§ **EXERCISE OBJECTIVE**
Every line with "evenodd" in it must be copied from the data.

(Stored data)
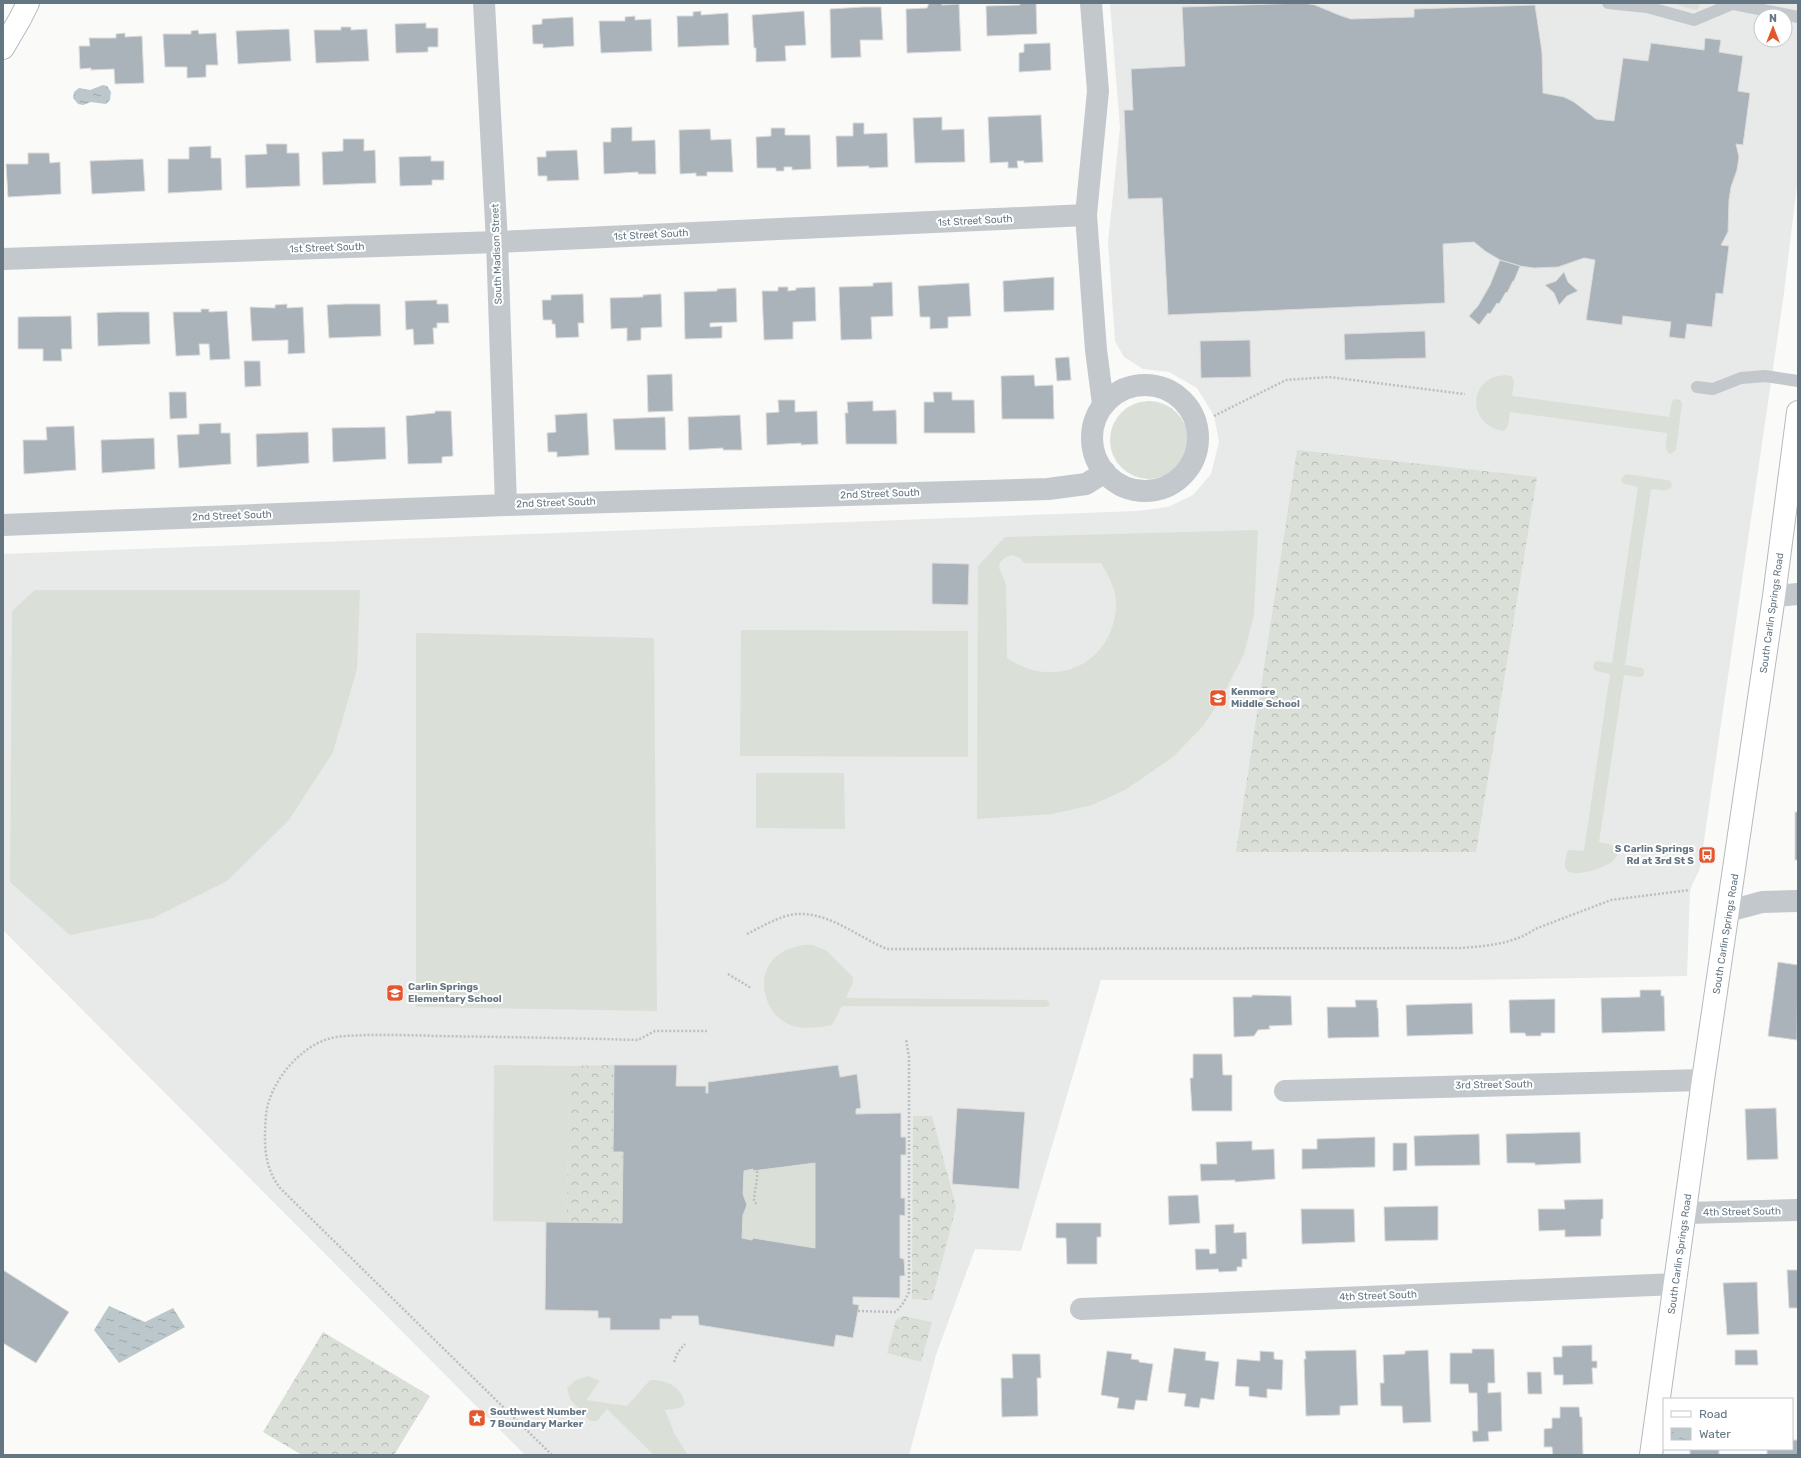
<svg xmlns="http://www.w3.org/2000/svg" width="1801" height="1458" font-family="Rubik,sans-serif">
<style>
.built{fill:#e8e9e9;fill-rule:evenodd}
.grass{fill:#dadfd7;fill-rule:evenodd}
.forest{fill:url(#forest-crowns)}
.water{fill:url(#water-ripples)}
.building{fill:#aab3b9;stroke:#dcdcda;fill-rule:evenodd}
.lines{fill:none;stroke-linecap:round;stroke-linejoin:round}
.secondary-casing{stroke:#b3babf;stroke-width:24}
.path{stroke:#bbbfc2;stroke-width:2.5;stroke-dasharray:2 2;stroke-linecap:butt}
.lane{stroke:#c3c8cc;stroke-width:12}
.street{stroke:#c3c8cc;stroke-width:22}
.secondary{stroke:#fff;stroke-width:22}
.labels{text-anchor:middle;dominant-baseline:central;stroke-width:4;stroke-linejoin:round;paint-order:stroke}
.street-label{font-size:10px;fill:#657683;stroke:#fff}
.poi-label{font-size:10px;font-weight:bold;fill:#657683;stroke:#fff;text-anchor:start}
</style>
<defs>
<pattern id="forest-crowns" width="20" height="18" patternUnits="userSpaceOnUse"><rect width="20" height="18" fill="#dadfd7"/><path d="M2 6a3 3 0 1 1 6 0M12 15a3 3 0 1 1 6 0" fill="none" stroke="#b4b9b4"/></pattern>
<pattern id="water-ripples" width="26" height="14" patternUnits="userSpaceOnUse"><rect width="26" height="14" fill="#bbc7cb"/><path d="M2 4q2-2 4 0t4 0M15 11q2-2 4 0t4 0" fill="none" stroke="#9ca6aa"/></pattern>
</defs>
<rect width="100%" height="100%" fill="#fafaf8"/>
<!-- built -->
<path class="built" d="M1110,3h688v173l-14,117 -84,575 -10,22 -3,86 -224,4h-362l-80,271 -46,-2 -39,106 -27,100h-384l-522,-525v-376l1134,-43 31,-4 25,-12 18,-21 8,-32 -5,-26 -17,-28 -28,-16 -26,-3 -19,-12 -9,-16 -7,-99 12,-114zM1761,16h24v24h-24z"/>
<!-- grass -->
<g class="grass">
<path d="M1672,3h25l3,3 -2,3 -3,1z"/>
<path d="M1505,375l6,1 3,5 -2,15 157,21 3,-15 2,-3 6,1 2,3 -6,47 -6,4c-7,-5 -3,-14 -3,-21l-157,-21 -2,14 -4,5c-29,-3 -38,-38 -14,-52 4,-3 10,-3 15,-4z"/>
<circle cx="1149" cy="440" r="39"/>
<path d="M1626,474l42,6 3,2 1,4c-5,7 -14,3 -21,3l-26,176 17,3 2,3 -1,5 -3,1 -16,-2 -25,167c8,2 17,1 19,12 -2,3 -5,7 -8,9 -9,6 -48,20 -45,-1 1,-4 1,-8 3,-12l16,1 26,-177 -14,-3 -3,-3 1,-5 3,-2 15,2 26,-176 -16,-4 -1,-4z"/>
<path d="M1258,530l-4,84 -10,40 -23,45 -18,27 -30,31 -48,33 -33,15 -40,9 -75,5 1,-253 27,-29zM1012,555l8,3 4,5h77c6,10 11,19 14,30 3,14 0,29 -6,42 -20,41 -67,47 -102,23l-1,-74 -7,-16 1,-6 6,-5z"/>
<path d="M35,590h325l-3,79 -24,83 -44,68 -62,61 -74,37 -83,17 -60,-53 2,-271z"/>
<path d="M741,630l227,1v126l-228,-1z"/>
<path d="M416,633l238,5 3,373 -241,-4z"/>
<path d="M756,773h88l1,56 -89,-1z"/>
<path d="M804,945h9l14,6 25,25 1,6 -7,16 200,2 3,2v3l-2,2 -205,-1 -10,19c-11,2 -23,4 -34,2 -32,-5 -47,-52 -20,-72 8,-6 16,-8 26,-10z"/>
<path d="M494,1065l75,1 -2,156 -74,-1z"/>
<path d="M815,1163v85l-62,-10 -1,2 -10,-2 1,-23 4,-10 -4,-11 1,-23 9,-2 1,2z"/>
<path d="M588,1376l12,5 -14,19 41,6 23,-26c15,-1 33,7 35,24l-5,4 -15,2 10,25 13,20h-34l-47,-46 -10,12h-7l-20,-22 -3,-11 9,-8z"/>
</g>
<!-- forest -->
<g class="forest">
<path d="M1297,450l240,27 -61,375h-240z"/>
<path d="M614,1065l-1,87h10l-1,71 -55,-1 2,-156z"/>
<path d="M913,1116h19l24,91 -24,93 -20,-1z"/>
<path d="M903,1316l29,6 -11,40 -34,-9 9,-33z"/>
<path d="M323,1332l107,64 -36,59h-92l-39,-23z"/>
</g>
<!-- water -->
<g class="water">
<path d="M103,85l4,1 4,6 -1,8 -4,4 -15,-2 -8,3 -5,-1 -5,-6 1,-6 5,-4 11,2z"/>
<path d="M109,1306l36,16 28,-14 12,19 -66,36 -25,-33z"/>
</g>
<!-- building -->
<g class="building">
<path d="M929,3h13v2l17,-1 2,47 -54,2 -1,-44 21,-1z"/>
<path d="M1020,3h16l1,31 -50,2 -1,-30 34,-1z"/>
<path d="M1304,3l11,2 24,10 12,4 63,-2v-8l121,-4 7,47 1,41 21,4 10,5 22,17 18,2 9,-63 25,3 3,-18 53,7 1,-12 16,2 -2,12 24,4 -5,35 12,2 -7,52 -7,-1 3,13 -2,13 -6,17 -2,13 -1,32 -7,13 8,1 -6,48 -7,-1 -4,34 -25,-3 -2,15 -16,-2 2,-15 -48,-6 -1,9 -36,-5 9,-60 -11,-2 -26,9 -24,1 -14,-2 -20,-6 -15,-9 -11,-9 -31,2 2,59 -277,12 -6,-117 -34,1 -4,-89h9l-2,-41 54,-3 -3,-59z"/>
<path d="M863,7h18l2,33h-23l1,17 -30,1 -1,-49z"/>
<path d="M701,11v4l27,-2 1,32 -51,2 -1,-31h16v-4z"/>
<path d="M804,11l2,34 -21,1 1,15 -30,1v-14h-2l-2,-33z"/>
<path d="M635,16v4l16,-1 1,32 -51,2 -2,-32h26v-4z"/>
<path d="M573,17l1,29 -31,2v-4h-10l-1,-19 10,-1v-5z"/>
<path d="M426,23v5h12v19h-10v5l-32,1 -1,-29z"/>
<path d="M341,27h10v3l16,-1 2,32 -53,2 -2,-33h27z"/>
<path d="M289,29l2,32 -53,3 -2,-33z"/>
<path d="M198,30l1,4 17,-1 2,32h-12v12l-19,1v-11h-22l-2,-33h28v-3z"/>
<path d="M125,33v4l17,-1 2,47 -29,1 -1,-15 -23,1v-2l-11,1 -1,-23h11l-1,-8h27v-4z"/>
<path d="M1050,43l1,27 -32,2v-19l5,-1v-8z"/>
<path d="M1041,115l2,47 -19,1v-2h-7l1,7h-10v-6l-18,1 -2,-46z"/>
<path d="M942,117v13l22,-1 1,33 -50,1 -2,-45z"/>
<path d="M853,123h11v11l23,-1 1,34 -19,1v-2l-32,1 -1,-31h17z"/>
<path d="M632,127v14l23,-1 1,34h-18v-2l-34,2 -1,-32h8v-14z"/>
<path d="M771,128h14v7h25l1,34 -19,1v-3h-8v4h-8v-3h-19l-1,-31 15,-1z"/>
<path d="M710,129l1,11 20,-1 2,33h-26v4h-11v-3l-16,1 -1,-44z"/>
<path d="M343,139h21v12l11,-1 1,33 -53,2 -1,-33 21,-1z"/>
<path d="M266,144h21v9h12l1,33 -54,2 -1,-33 22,-1z"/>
<path d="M211,146v12h10l1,32 -54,3v-34h21v-12z"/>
<path d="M577,150l2,30 -32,1v-5h-9l-1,-19h9v-6z"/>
<path d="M28,153h21l1,10 10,-1 1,32 -53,3 -2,-33h22z"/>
<path d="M431,156v5h13v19h-12v5l-32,1 -1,-29z"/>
<path d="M143,159l2,32 -53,3 -2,-33z"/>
<path d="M1500,260l20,6 -6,15h-1l-6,12 -1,-1 -7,12 -2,-1 -7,11 -2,-1 -9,12 -10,-9 9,-10 12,-21z"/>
<path d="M1564,272l4,10 10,9 -11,5 -8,9 -5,-12 -9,-8 11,-4z"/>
<path d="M1054,277v33l-50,2 -1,-31z"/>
<path d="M892,282l1,34 -22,1 1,22 -31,1 -2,-53 34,-1v-3z"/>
<path d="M969,283l2,33 -23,1v11l-18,1v-12h-10l-2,-31z"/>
<path d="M778,287h10v4l8,-1v-2l19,-1 1,34 -23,1v17l-29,1 -2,-49h16z"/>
<path d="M736,288l1,34 -27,1v4l12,-1v12l-37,1 -1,-47 33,-1v-2z"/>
<path d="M583,294l1,29h-6l1,14 -23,1 -1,-14h-3v-4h-9l-1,-20h9v-5z"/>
<path d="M661,294l1,33 -21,1v12l-14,1v-13l-16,1 -1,-31 33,-1v-2z"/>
<path d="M437,300v4h11l1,19h-12v5h-4l1,16 -20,1 -1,-16 -7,1 -1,-29z"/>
<path d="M287,304v4l16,-1 2,46 -17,1v-14l-36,1 -2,-34 25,1v-3z"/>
<path d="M346,304h34l1,32 -52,2 -2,-33z"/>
<path d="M201,309h8v3l18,-1 3,48 -20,1 -1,-16h-10l1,11 -24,1 -3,-44h28z"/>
<path d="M115,312h34l1,32 -52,2 -1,-33z"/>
<path d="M71,316l1,33h-11l1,12h-19v-12h-25v-32z"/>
<path d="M1425,331l1,27 -81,2 -1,-26z"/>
<path d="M1250,340l1,37 -50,1 -1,-37z"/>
<path d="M1069,357l2,23 -14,1 -2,-23z"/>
<path d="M244,361h16l1,25 -16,1z"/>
<path d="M672,374l1,37 -25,1 -1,-37z"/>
<path d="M1034,375l1,11 18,-1 1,34h-52l-1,-43z"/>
<path d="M169,392h17l1,26 -17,1z"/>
<path d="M933,392h19v8h22l1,33h-51v-31h10z"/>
<path d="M778,400h17v12l22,-1 1,33 -17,1v-2l-34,2 -1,-32 13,-1z"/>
<path d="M873,401v10l23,-1 1,34h-51l-1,-31h3l-1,-11z"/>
<path d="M435,411h16l2,45 -11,1v6l-34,1 -2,-48 29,-3z"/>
<path d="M587,413l2,42 -32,2v-5h-9l-1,-19 9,-1 -1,-17z"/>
<path d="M740,415l2,35h-19v-2l-34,2 -1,-33z"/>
<path d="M665,417l1,33h-51l-2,-31z"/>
<path d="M221,423v10h9l1,31 -52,4 -2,-33 22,-1v-10z"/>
<path d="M74,426l2,44 -52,4 -1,-34h24l-1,-13z"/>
<path d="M385,427l1,32 -53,3 -1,-34z"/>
<path d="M308,432l1,31 -52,4 -1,-33z"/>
<path d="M154,438l1,31 -53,4 -1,-33z"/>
<path d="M932,563l37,1 -1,41 -36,-1z"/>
<rect x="1795" y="812" width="3" height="48"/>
<path d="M1778,962l20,3 -1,75 -29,-4z"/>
<path d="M1640,990h21v6h3l1,35 -63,2 -1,-35 39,-1z"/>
<path d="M1252,995l39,1 1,29 -23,1 1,3 -12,1 -4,6 -20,1 -1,-40h19z"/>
<path d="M1555,999v34h-14v3h-15l-1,-3h-15l-1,-33z"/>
<path d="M1355,1000h22v8h1l1,29 -51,1 -1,-31h29z"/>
<path d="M1472,1003l1,31 -66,2 -1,-31z"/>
<path d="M1193,1054h29l1,21h9v36h-40l-2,-33h3z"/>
<path d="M614,1065h63l-1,21h30v7h2v-11l130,-17 2,12 17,-3 4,34 -5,1v5l45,-1v24h5v18h-5v43h4v18l-5,-1v43l4,1 1,17h-5v22l-47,-1v7l6,1 -6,33 -17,-3 -2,12 -135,-22 -1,-9h-26v3h-12v11h-50v-12h-12v-7l-53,-1 1,-88 76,1 1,-71h-10zM815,1163v85l-62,-10 -1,2 -10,-2 1,-23 4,-10 -4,-11 1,-23 9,-2v2z"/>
<path d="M957,1108l68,4 -6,77 -67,-5z"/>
<path d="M1776,1108l2,51 -31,1 -2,-51z"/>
<path d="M1580,1132l1,31 -46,2v-2h-28l-1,-29z"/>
<path d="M1479,1134l1,31 -65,1 -1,-30z"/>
<path d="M1375,1137v30l-73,2v-20h15v-10z"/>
<path d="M1252,1141v9l22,-1 1,30 -40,3v-2l-34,1 -1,-17h17l-1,-22z"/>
<path d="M1393,1143h14v27l-14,1z"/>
<path d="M1198,1195l2,28 -31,2 -1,-29z"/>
<path d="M1603,1199v20h-2v17l-36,1v-7l-26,1 -1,-22h27l-1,-9z"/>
<path d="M1438,1206v34l-53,1 -1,-34z"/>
<path d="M1301,1209h53l1,33 -53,2z"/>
<path d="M1056,1223h45v14h-4v27h-30l-1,-26h-10z"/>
<path d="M1234,1224v9l12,-1 1,27h-5v8h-5v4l-18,1 -1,-3 -22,1 -1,-21h14l1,5 6,-1 -1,-28z"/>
<path d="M3,1270l66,42 -33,51 -33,-20z"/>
<path d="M1787,1270h11v38h-9z"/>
<path d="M1757,1282l2,52 -32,1 -4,-52z"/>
<path d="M1592,1345v16h5v7h-5l1,16 -30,1v-10h-9l-1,-18h9v-11z"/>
<path d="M1174,1348l32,4 -1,8 14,2 -5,38 -13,-2 -2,10 -15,-2 2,-12 -18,-2z"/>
<path d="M1472,1349h22l1,34h-7v10l13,-1 1,39 -14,1 1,9 -16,1 -1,-11h6l-1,-38h-8l-1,-9h-18v-31h22z"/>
<path d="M1356,1350l2,55 -18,1v9l-34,1 -2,-57h2l-1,-8z"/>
<path d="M1428,1350l3,72 -28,1 -1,-17h-21l-1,-23h4l-1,-28 22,-1v-3z"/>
<path d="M1735,1350h22l1,15h-23z"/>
<path d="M1107,1351l25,3 -1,5 8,1v2l14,2 -6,37 -11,-1 -2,10 -17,-2 2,-10 -18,-3z"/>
<path d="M1260,1351l14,1v7l9,1 -1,30 -15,-1v9l-18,-2v-9l-14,-1 2,-27 23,2z"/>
<path d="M1012,1354h28l1,24h-4l1,38 -36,1 -1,-39h12z"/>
<path d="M1527,1372h14l1,22h-14z"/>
<path d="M1560,1407h19l1,10h2l1,38h-30l-1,-8h-8v-18l8,-1v-10h8z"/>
<path d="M1792,1440h6v15h-31v-6h25z"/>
<rect x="1690" y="1449" width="29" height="6"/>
</g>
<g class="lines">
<defs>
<g id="secondary">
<path d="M3,48l17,-29 8,-16"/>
<path d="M1651,1455l52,-375 71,-484 24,-184"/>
</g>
</defs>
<!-- secondary casing -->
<use href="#secondary" class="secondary-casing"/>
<!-- path -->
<g class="path">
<path d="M1214,416l72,-36 43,-3 136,17"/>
<path d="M747,934c12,-6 24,-13 36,-17 37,-13 72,19 104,32l574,-1c25,-2 53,-4 74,-19l76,-29 79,-10"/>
<path d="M728,974l23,14"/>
<path d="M757,1171c1,11 -3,20 -3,30l3,4"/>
<path d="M858,1311l38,1 8,-10 5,-10v-235l-3,-18"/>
<path d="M674,1362l4,-10 7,-8"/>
<path d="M552,1455l-271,-266c-18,-22 -17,-47 -15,-74 3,-31 32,-67 62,-76 12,-4 26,-3 39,-4 23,0 46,0 69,1 68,1 135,2 202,4l17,-9h52"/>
</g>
<!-- lane -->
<g class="lane">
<path d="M1608,3l39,4 47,13 38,-16"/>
<path d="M1729,3l69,14"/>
<path d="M1697,387l16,2 28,-11 24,-2 33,5"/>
</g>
<!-- street -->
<g class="street">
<path d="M484,3l13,239 9,263"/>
<path d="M1086,215l10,135 7,54"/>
<path d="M3,259l494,-17 589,-27 12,-124 -7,-88"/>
<circle cx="1145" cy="438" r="53"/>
<path d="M3,525l503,-20 542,-16 38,-5 19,-12"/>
<path d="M1774,596l24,-2"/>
<path d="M1729,911l33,-9 36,-1"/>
<path d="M1285,1091l418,-11"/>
<path d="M1686,1213l112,-3"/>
<path d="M1081,1309l595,-25"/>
</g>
<!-- secondary -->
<use href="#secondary" class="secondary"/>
</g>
<!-- icons -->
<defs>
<symbol id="school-square" viewBox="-11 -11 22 22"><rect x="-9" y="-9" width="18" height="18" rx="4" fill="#e4572e" stroke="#fff"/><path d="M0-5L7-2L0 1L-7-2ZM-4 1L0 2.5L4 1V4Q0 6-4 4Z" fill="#fff"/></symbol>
<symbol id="bus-square" viewBox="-11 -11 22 22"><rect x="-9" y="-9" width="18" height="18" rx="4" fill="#e4572e" stroke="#fff"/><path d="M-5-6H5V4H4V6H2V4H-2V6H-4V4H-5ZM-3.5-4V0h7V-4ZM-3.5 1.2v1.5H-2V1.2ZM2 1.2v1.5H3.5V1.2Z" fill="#fff"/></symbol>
<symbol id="sight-square" viewBox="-11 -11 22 22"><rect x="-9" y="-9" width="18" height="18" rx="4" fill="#e4572e" stroke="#fff"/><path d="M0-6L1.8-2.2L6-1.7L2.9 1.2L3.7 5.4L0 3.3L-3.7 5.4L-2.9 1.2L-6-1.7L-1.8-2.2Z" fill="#fff"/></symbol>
</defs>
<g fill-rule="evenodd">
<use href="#school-square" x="1208" y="688" width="20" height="20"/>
<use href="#bus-square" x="1697" y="845" width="20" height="20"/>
<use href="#school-square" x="385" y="983" width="20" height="20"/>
<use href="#sight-square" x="467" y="1408" width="20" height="20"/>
</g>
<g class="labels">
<!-- street labels -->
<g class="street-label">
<text transform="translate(975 221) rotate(-3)">1st Street South</text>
<text transform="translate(651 235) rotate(-3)">1st Street South</text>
<text transform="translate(327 248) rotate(-2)">1st Street South</text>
<text transform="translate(497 254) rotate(-92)">South Madison Street</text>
<text transform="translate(880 494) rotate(-2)">2nd Street South</text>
<text transform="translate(556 503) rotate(-2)">2nd Street South</text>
<text transform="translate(232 516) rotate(-2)">2nd Street South</text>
<text transform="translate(1772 613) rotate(-82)">South Carlin Springs Road</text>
<text transform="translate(1726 934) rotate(-81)">South Carlin Springs Road</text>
<text transform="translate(1494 1085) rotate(-1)">3rd Street South</text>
<text transform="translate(1742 1212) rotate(-1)">4th Street South</text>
<text transform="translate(1680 1254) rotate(-82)">South Carlin Springs Road</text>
<text transform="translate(1378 1296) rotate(-2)">4th Street South</text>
</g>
<!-- poi labels -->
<g class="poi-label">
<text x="1231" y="692">Kenmore<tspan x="1231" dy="12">Middle School</tspan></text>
<text x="1694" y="849" text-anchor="end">S Carlin Springs<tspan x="1694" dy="12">Rd at 3rd St S</tspan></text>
<text x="408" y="987">Carlin Springs<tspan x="408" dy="12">Elementary School</tspan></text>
<text x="490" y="1412">Southwest Number<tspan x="490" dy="12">7 Boundary Marker</tspan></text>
</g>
</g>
<!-- border -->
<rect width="1801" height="1458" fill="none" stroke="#657683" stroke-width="8"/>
<!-- legend -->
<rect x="1663" y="1398" width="130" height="52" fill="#ffffff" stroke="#c1c8cd"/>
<rect x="1671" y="1411" width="20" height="6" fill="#ffffff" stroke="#c1c8cd"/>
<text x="1699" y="1418" font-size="12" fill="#657683">Road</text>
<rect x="1671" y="1428" width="20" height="12" fill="url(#water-ripples)" stroke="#c1c8cd"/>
<text x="1699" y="1438" font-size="12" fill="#657683">Water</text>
<!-- north arrow -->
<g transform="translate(1773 28)"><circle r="19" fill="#ffffff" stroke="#c1c8cd"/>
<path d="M0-3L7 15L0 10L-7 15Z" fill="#e4572e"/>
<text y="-6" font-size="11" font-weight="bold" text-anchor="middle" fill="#657683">N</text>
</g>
</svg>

§ **RESULT BELOW**
.built{fill:#e8e9e9;fill-rule:evenodd}
.grass{fill:#dadfd7;fill-rule:evenodd}
.building{fill:#aab3b9;stroke:#dcdcda;fill-rule:evenodd}
<g fill-rule="evenodd">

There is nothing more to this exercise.